## [Data provided]

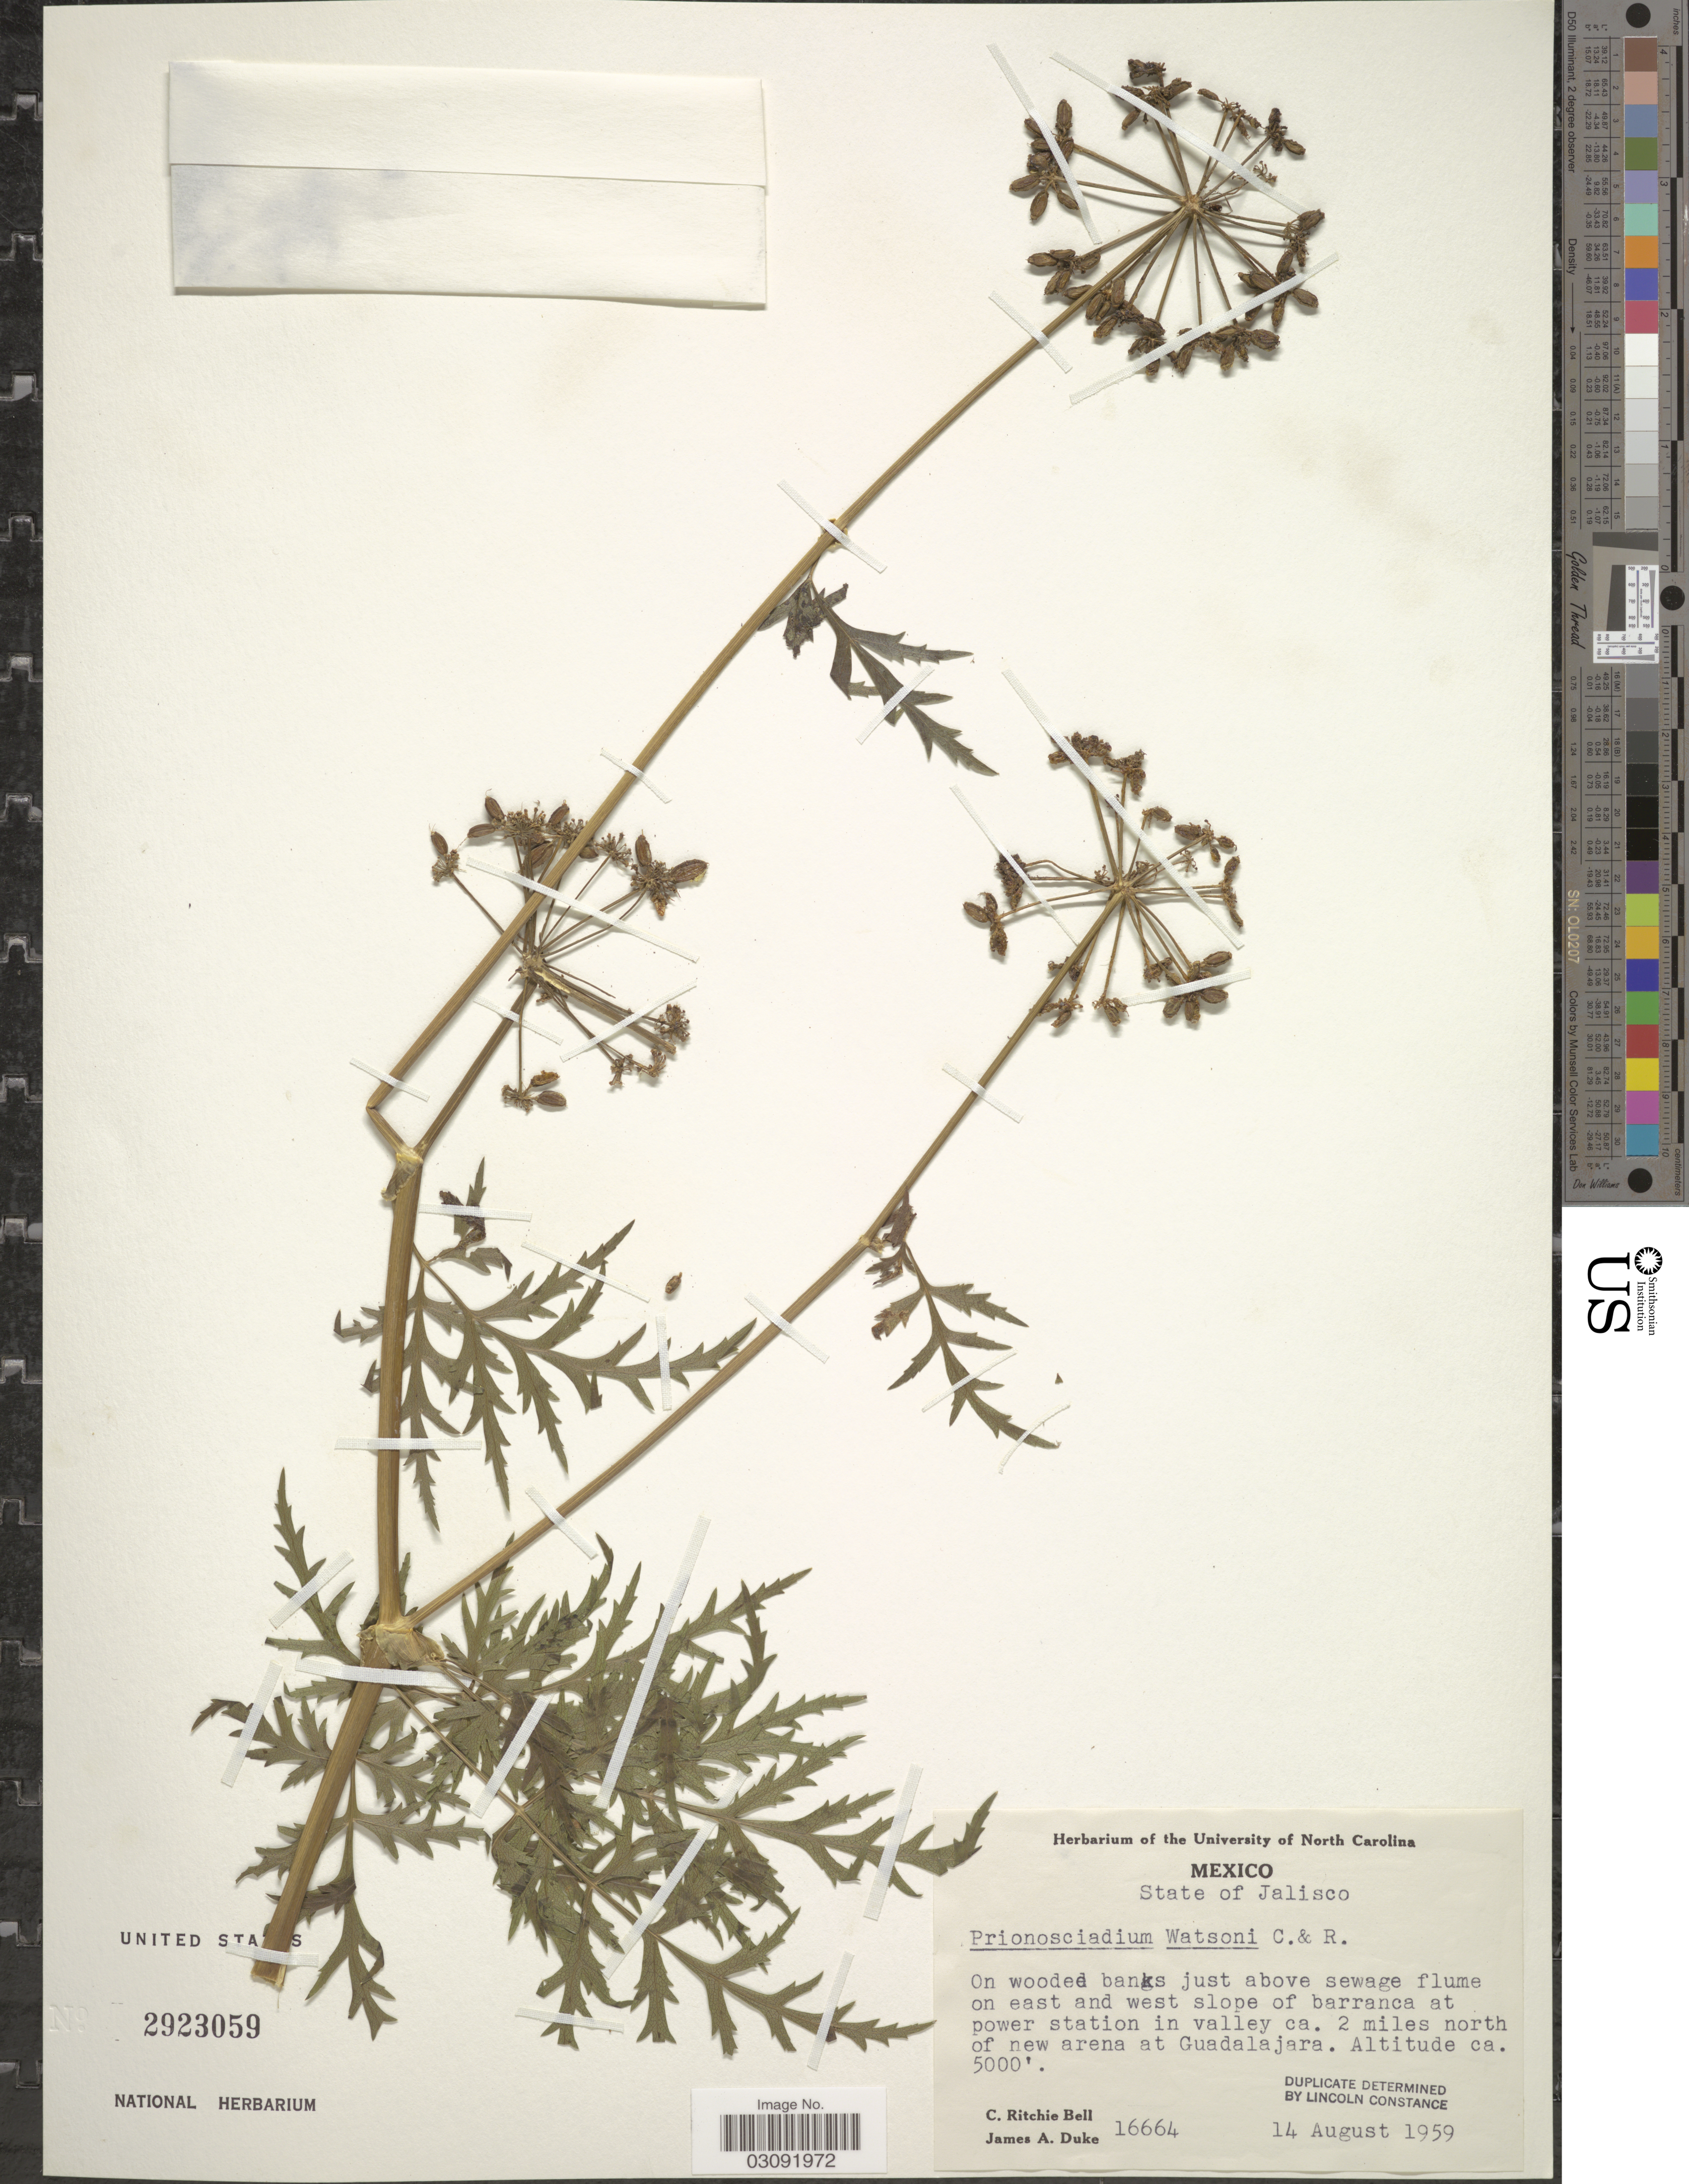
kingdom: Plantae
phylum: Tracheophyta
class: Magnoliopsida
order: Apiales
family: Apiaceae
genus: Prionosciadium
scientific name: Prionosciadium watsonii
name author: J.M. Coult. & Rose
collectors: C. R. Bell & J. A. Duke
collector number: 16664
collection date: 1959-08-14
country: Mexico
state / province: Jalisco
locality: On wooded banks just above sewage flume on east and west slope of barranca at power station in valley ca. 2 miles north of new arena at Guadalajara.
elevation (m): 1524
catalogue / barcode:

## [Problem to solve]
Retype every one of the lines above character for character, but leave the picture out of your answer.

## [Reply to the exercise]
kingdom: Plantae
phylum: Tracheophyta
class: Magnoliopsida
order: Apiales
family: Apiaceae
genus: Prionosciadium
scientific name: Prionosciadium watsonii
name author: J.M. Coult. & Rose
collectors: C. R. Bell & J. A. Duke
collector number: 16664
collection date: 1959-08-14
country: Mexico
state / province: Jalisco
locality: On wooded banks just above sewage flume on east and west slope of barranca at power station in valley ca. 2 miles north of new arena at Guadalajara.
elevation (m): 1524
catalogue / barcode:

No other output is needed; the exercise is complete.